天木さんは、ついこの間まで憲法9条を変えるべきかどうかについて確たる意見を持ち合わせていなかったそうです。外務省を辞めた(辞めさせられた?)あとの、自由な身になってからの自分の頭での思索の結果が、この本となりました。
「私が誰よりも強い護憲論者になったきっかけは、私が中東の小国レバノンに大使として勤務し、パレスチナ紛争の不条理を目撃したからです。米国の不正義な中東政策をしったからです。」(14ページ プロローグ)
天木さんはこの本の出版についてもとくに考えてはいなかったそうですが、京都での講演を聞いたかもがわ出版社からの重ねての提案に気持ちを変え応じることにしたそうです。
「イラク戦争に反対して外務省を辞した私は、俄か平和主義者、護憲主義者よろしく各地で講演を続けてきました。そのたびに、憲法9条を守ろうとする熱心な人たちが沖縄から北海道まで、この日本になんと多くおられるかと感動を覚えました。それはまた、組織を離れて1人で生きていく自分にとっての励みにもなりました。
この人たちとの出会いに感謝し、来るべき国民投票に備えてこれらの人たちと改憲阻止に向かって連帯を深めるべきではないか。憲法を守るために少しでも役立つことができるのであれば協力すべきではないか、講演録をまとめて1人でも多くの人々に護憲の重要性に気づいてもらうことができるのなら望外の喜びではないか、そう考えるようになったのです。」 (150ページ 出版によせて)
憲法9条について突き詰めて考えたことがない人たちにこそ聞いてほしい読んでほしいとという著者の気持ちが伝わります。
週刊現代2006年7月15日号にジャーナリスト井上佳武氏の寄稿が掲載されました。題して「『イラク出兵』自衛隊員「戦死者(自殺)5人』とPTSDに囚われた”帰還兵たち”」です。
帰還後自殺した自衛隊員の中で、陸上自衛隊第11師団のA3佐についてのことがでていました。彼は帰還後日米共同訓練の期間中に「米兵と一緒にいたら殺されてしまう」と騒いだ人物だそうです。じつは、サマーワ滞在中に、自衛隊の軽装甲気動車が米兵から誤射された事件があり、A3佐は警備責任者だったそうです。
また記事のなかでは軍事評論家の神浦元彰氏の発言を紹介しています。これも重要な指摘といわなくてはなりません。

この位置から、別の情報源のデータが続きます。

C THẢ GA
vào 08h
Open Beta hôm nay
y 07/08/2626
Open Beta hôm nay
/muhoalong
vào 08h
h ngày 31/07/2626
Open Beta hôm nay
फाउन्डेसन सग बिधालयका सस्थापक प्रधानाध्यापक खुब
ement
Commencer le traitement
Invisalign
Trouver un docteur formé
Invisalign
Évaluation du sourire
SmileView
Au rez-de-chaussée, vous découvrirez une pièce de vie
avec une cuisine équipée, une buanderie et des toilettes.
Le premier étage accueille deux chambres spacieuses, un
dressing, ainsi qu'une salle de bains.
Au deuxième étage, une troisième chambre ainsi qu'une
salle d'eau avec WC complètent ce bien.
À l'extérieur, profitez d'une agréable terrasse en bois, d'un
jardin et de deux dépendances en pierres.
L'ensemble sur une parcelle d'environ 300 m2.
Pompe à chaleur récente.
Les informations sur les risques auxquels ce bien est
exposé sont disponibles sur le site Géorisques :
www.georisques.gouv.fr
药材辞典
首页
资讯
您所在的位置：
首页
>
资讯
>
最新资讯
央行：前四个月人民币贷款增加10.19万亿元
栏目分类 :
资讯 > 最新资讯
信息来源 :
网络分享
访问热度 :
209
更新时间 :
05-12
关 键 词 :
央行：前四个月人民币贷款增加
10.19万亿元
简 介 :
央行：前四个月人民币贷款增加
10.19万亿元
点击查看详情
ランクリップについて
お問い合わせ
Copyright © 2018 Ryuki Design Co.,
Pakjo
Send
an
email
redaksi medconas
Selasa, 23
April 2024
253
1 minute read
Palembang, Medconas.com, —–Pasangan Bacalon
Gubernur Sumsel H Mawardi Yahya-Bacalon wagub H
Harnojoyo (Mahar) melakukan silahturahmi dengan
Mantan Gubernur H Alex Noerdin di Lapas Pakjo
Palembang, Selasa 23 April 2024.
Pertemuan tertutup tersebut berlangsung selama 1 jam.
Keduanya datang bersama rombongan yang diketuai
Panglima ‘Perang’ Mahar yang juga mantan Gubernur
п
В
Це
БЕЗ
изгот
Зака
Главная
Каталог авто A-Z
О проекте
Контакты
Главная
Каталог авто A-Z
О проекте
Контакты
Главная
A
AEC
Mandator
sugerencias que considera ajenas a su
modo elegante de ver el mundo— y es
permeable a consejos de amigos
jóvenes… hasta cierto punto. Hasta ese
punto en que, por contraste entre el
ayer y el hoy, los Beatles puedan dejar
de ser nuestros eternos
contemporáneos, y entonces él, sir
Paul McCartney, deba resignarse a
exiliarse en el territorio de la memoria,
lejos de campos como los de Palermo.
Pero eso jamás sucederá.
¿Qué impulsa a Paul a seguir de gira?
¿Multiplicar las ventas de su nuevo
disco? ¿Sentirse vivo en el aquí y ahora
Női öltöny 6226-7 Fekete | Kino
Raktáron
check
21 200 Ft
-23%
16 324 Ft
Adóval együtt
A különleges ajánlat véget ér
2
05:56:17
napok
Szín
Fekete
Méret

「イラクにおいて、陸上自衛隊員が戦死した場合、国からの補償金は約1億円です。日本へ帰国してから自殺したケースでは、イラクへ派遣されたことと、自殺との因果関係を証明しなければならない。それができなければ、前例がないし、補償金はでないでしょう」
もし現地では無事であったとしても帰還後の問題、そしてイラクでは今後いっそう米軍の後方支援で働くという航空自衛隊のリスクの高まりの問題、深刻なことではこれからますます大きくなりそうです。この議事の副題が「小泉首相と防衛庁がひた隠す”ポチの代償”」のも、なかなかの鋭さでした。
そうした事態を直視し、考える意味でも、天木氏の問いかけは、重いものがあります。読んで読者が憲法9条と来るべき「国民投票」ついて、自分の頭で考えてみること、これが天木氏の望むところです。